TEXT SHOWN:

Wind and Solar vs Coal, Gasoline, Nuclear

I think the "agenda" of forward thinking groups is trying to come up with a functional replacement for our current debt/ growth based economic system which concentrates wealth in the top 0.1% due to the over supply of labor having no leverage. They are trying to come up with a viable replacement for our current immense one time stroboscopic pulse of carbon energy which will be leaving us long before we are ready to leave it since energy underpins everything and we have to try to keep growing at 3%. Any 15 year old can easily understand that continued exponential growth in a system with limited nonrenwable resources will eventually reach it's limit and tip back down. And they are marching to force all the rest of us to start doing the right thing to preserve a functional social and eco system for the next 1000 generations. Enough is enough.
 
Hillhater said:
billvon said:
Because most NMC batteries in use today are NMC 111 - and manufacturers are moving rapidly to 622 and 811.
That may/maynot be true,..but “most” EVs do not use NMC at all !

Most EV use NMC today with the exception of Tesla (NCA) and some Chinese manufacturers (LFP). The target auidence for this study is Germany and here neither Tesla nor the Chinese car companies are significant. *)

If you have an actual study that shows a detailed material LCA / GWP analyses of LFP or NCA batteries please feel free to post it and contribute more information to this thread instead of just critisize what exists for nothing.

I posted the information because one person here claimed that nickel is "the problem". It isn't, not in compariosn with other materials.

*) https://thedriven.io/wp-content/uploads/2018/12/bmw-ev-share-germany.jpg
 
By the way - it is well documented that LFP is officially more expensive than NMC.

On a $ per kWh basis, retail pricing for NMC is US$230 per kWh while LFP is about US$250. Why? Because the energy density is twice as poor.So even though the materials cost of LFP is cheaper per kg, the final energy density is what breaks it.
 
I think as time goes on all the metals used to make lithium batteries will go up considerably

For example, take the company Queensland Nickel which has happens to have "open and close" operations news on a frequent basis.
https://en.wikipedia.org/wiki/Queensland_Nickel
https://goo.gl/maps/4wY6JZ8dKJ9ttxzS9
What makes this company viable or not is whether it can get cheap energy to continue to run and be profitable vs other nickel miners/refiners around the world.

Stored data:
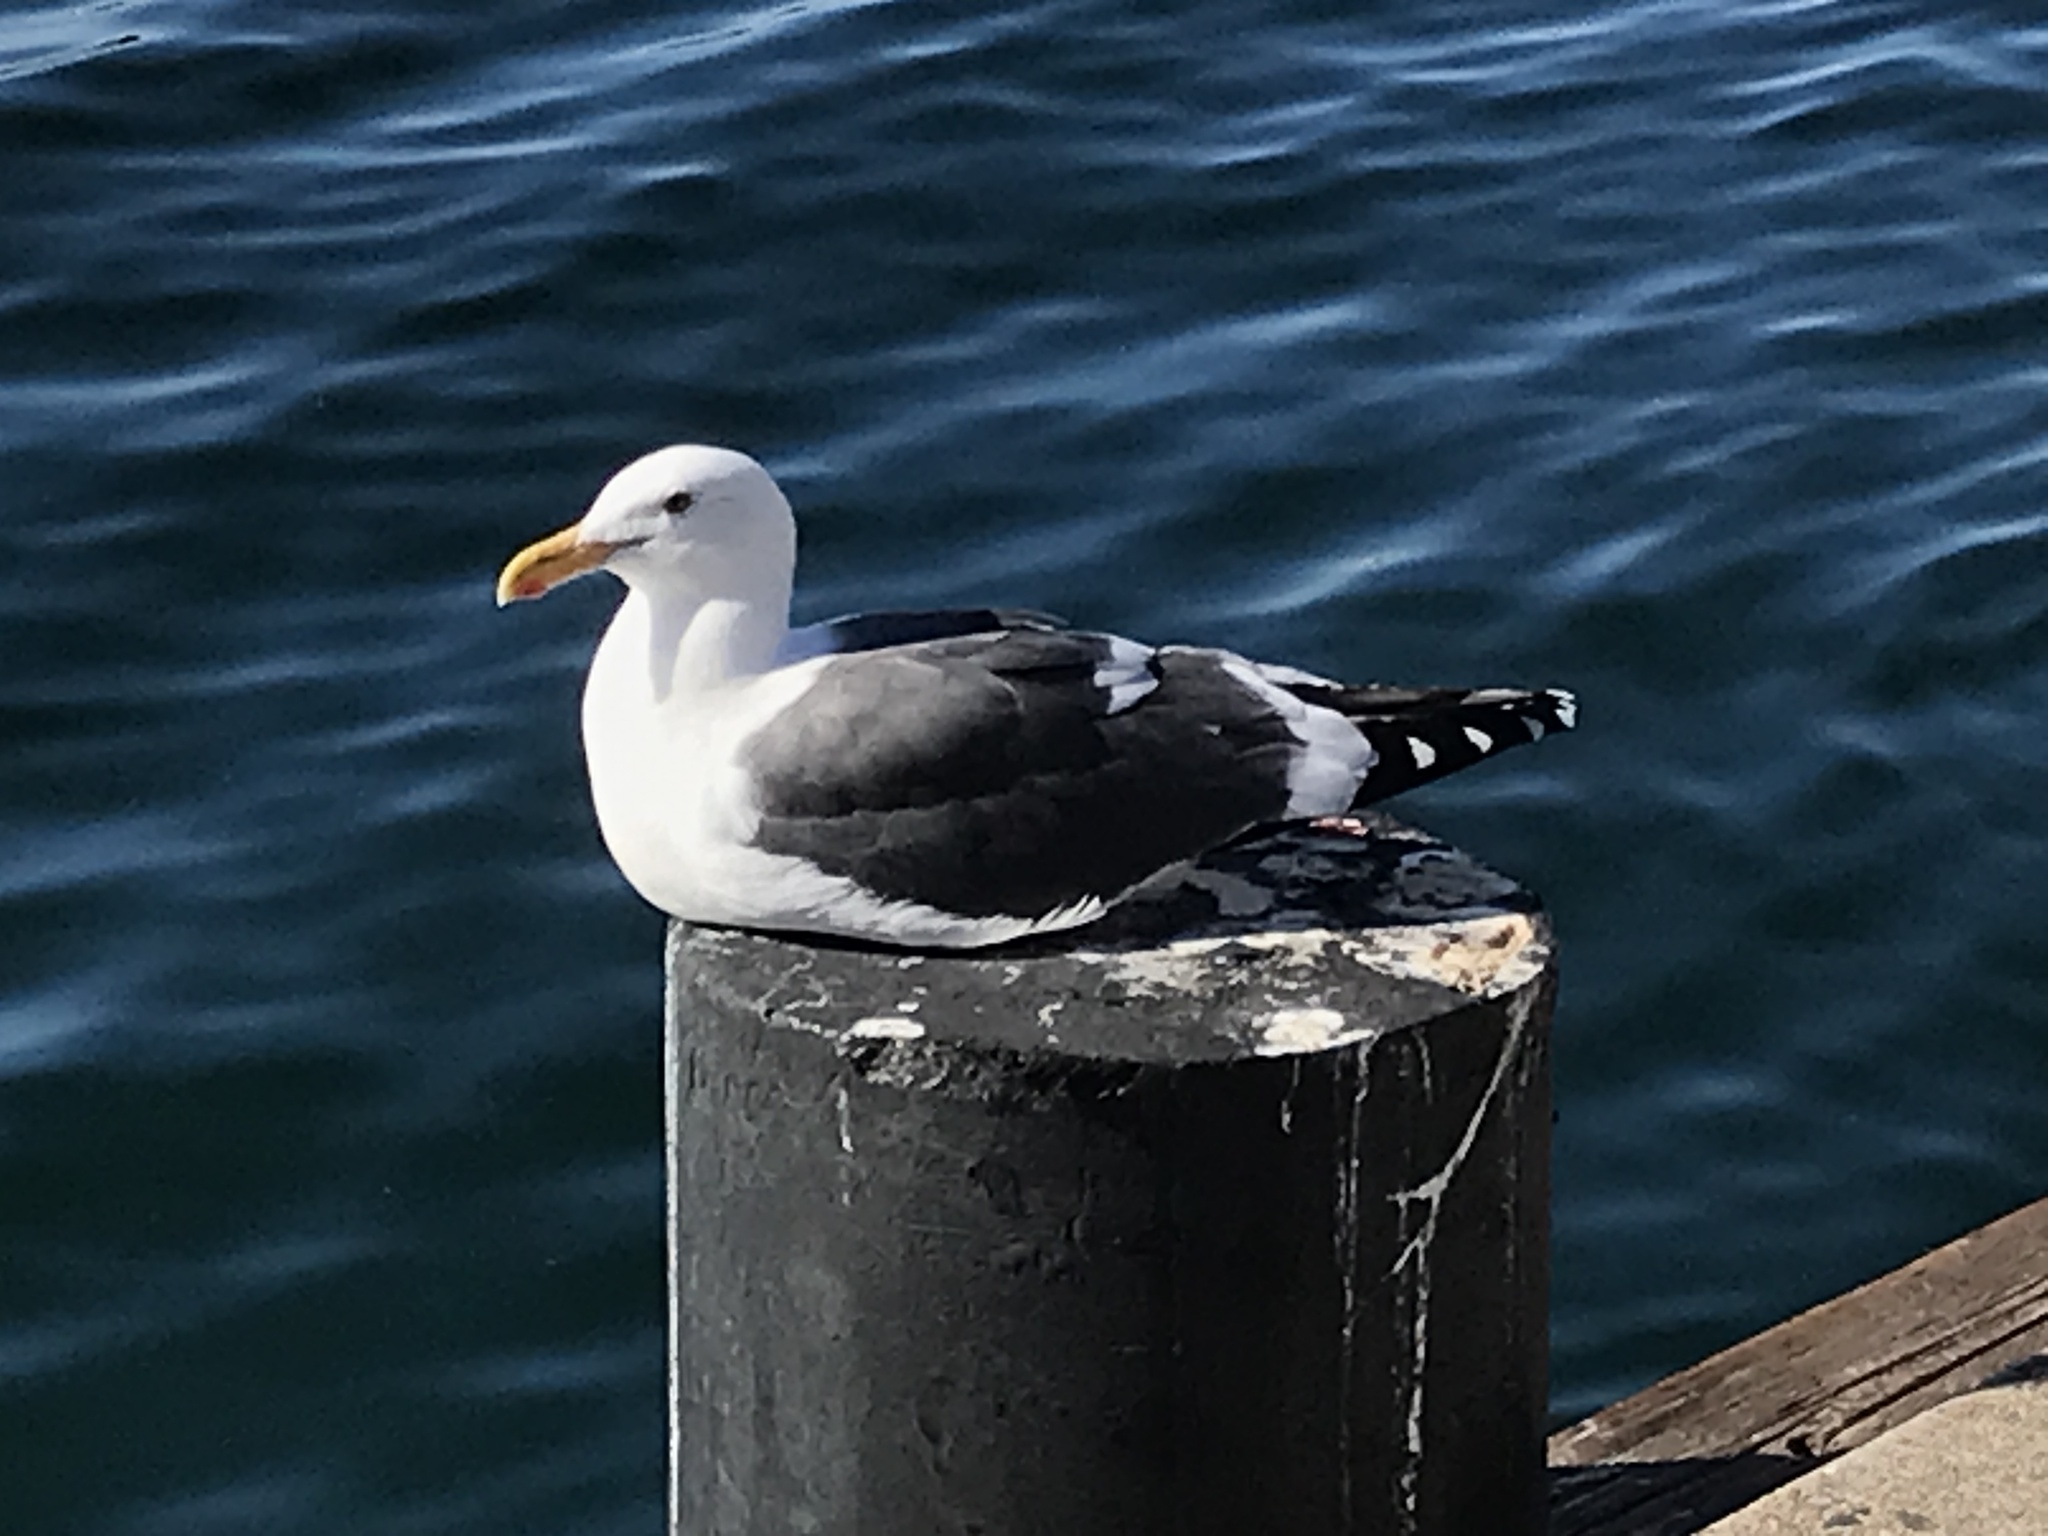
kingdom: Animalia
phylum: Chordata
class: Aves
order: Charadriiformes
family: Laridae
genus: Larus
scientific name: Larus occidentalis
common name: Western gull
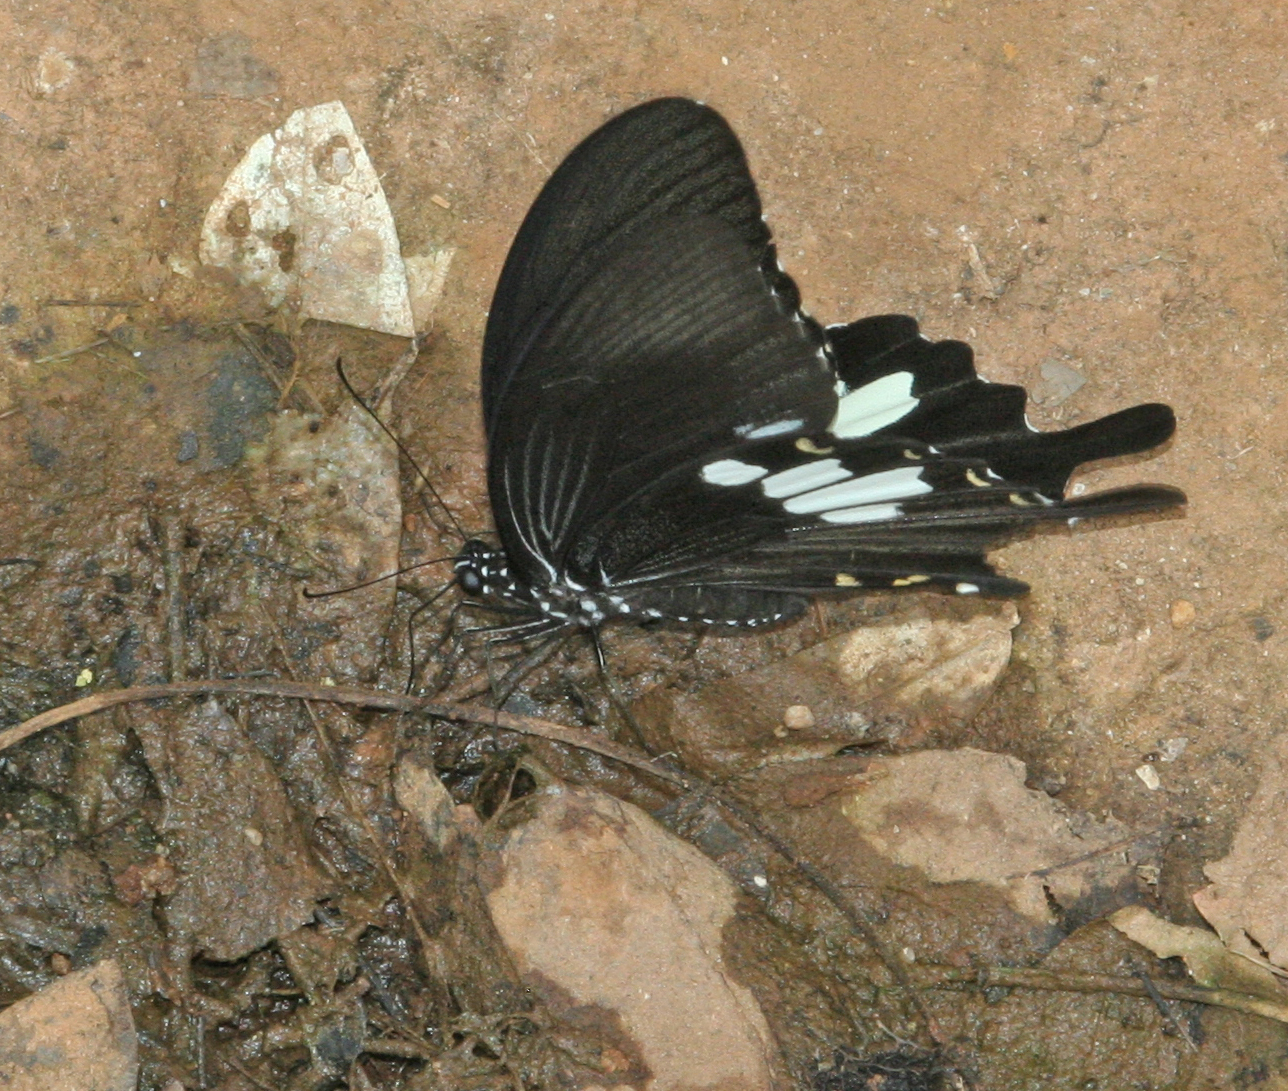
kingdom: Animalia
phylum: Arthropoda
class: Insecta
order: Lepidoptera
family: Papilionidae
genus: Atrophaneura
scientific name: Atrophaneura varuna
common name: Common batwing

APPLY WHAT YOU READ:
a) In the energy discussion above, what retail price per kWh is given for NMC batteries?
b) Carry on the discussion of wind, solar, coal, gasoline and nuclear energy from its last sentence.

ANSWERS FOR THIS EXERCISE:
a) US$230 per kWh.

b)
If the quality of the raw nickel ore goes down then it needs to find access to cheaper energy to compete with its competitors globally to continue.
This is one of the reasons why Queensland shows up remarkably dark on EM, it's to have cheap energy to produce the raw metals for batteries/EVs so people can have affordable/cheap EVs.
https://www.electricitymap.org/?wind=false&solar=false&page=country&countryCode=AUS-QLD&remote=true

China with its 10km2 radioactive sludge lake was built with the same mind-frame, to have cheap elements refined.
But just like how China has banned importing rubbish for recycling as it increases its environmental standards for a better quality of living so will the cheaply made/refined metals.

As long as people demand a cleaner environment in Queensland etc the only direction the price of metals will go is upwards as there will be demands for more energy to refine metals in a cleaner method. The only way to make a process cleaner is to use more energy to clean up after the process is complete. Even Queensland Nickel has a very dirty mine site that still needs to be cleaned up if its never to re-open.
The cost is always more energy.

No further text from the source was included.